Pourriez-vous nous éclairer sur les principaux points sur lesquels les efforts du ministère sont déployés dans le sens d’une meilleure adéquation des formations proposées aux nouvelles réalités du marché de l’emploi ?
La question de l’employabilité des diplômés est placée à la tête des priorités stratégiques du ministère qui ne cesse de multiplier les projets et les initiatives en vue d’une meilleure adéquation entre la formation et les besoins du marché de l’emploi. Les efforts déployés dans ce cadre portent notamment sur la diversification et la professionnalisation des formations à travers l’augmentation du nombre des filières «professionnalisantes» accréditées dans les différents cycles et la création de filières innovantes répondant à l’évolution des métiers et aux besoins des divers plans de développement sectoriels, l’intégration de contenus favorisant l’amélioration de l’employabilité des lauréats dans les cursus de formation, notamment ceux qui contribuent au développement des compétences complémentaires et transversales (Soft Skills) et la culture entrepreneuriale chez les étudiants ainsi que le renforcement de l’apprentissage des langues étrangères qui favorisent au mieux l’employabilité des lauréats, notamment l’anglais, dans les différents cursus, et ce dans l’optique de l’ouverture de filières de formation dispensées totalement ou partiellement en anglais.

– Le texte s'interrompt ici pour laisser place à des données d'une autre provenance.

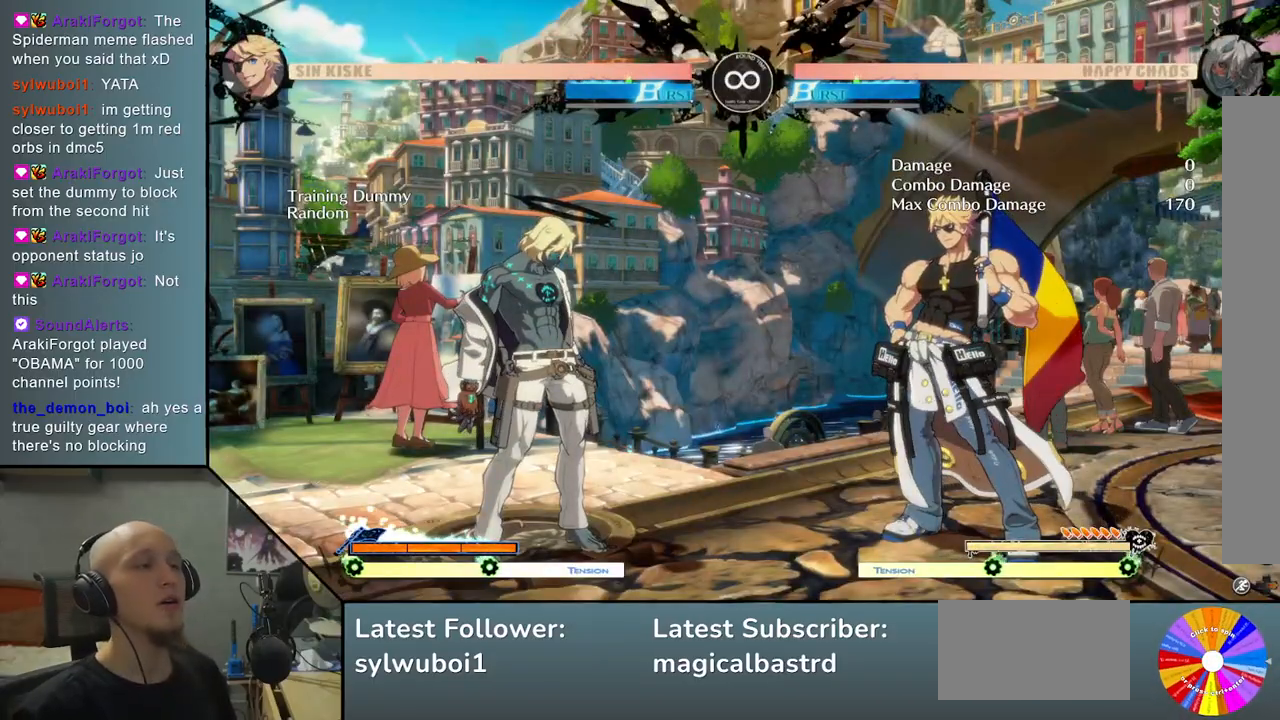
{"buttons": [], "left_stick": "center", "events": []}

Par ailleurs, il est question de mettre en place des mécanismes de prospection des besoins du marché de travail pour une adéquation permanente des formations dispensées dans les établissements d’enseignement supérieur à ces besoins, de renforcer et de généraliser le dispositif du suivi de l’insertion des lauréats de l’enseignement supérieur (8 universités ont, à ce jour, mis en place ce dispositif). Parallèlement, il est prévu de créer des Centres de développement de carrière (Career Centers) dans toutes les universités du royaume, et de renforcer le partenariat entre l’université et l’entreprise (stages, participation à la formation, participation au montage des programmes, participation aux organes de gouvernance…). Un effort plus important sera déployé en faveur de l’orientation de plus d’étudiants vers les filières scientifiques et techniques, avec l’ambition d’atteindre une participation aux programmes nationaux de formation de 10.000 cadres pédagogiques et la qualification de 25.000 licenciés chômeurs en compétences professionnelles. Nous procéderons également à la refonte du système national d’information et d’orientation des étudiants.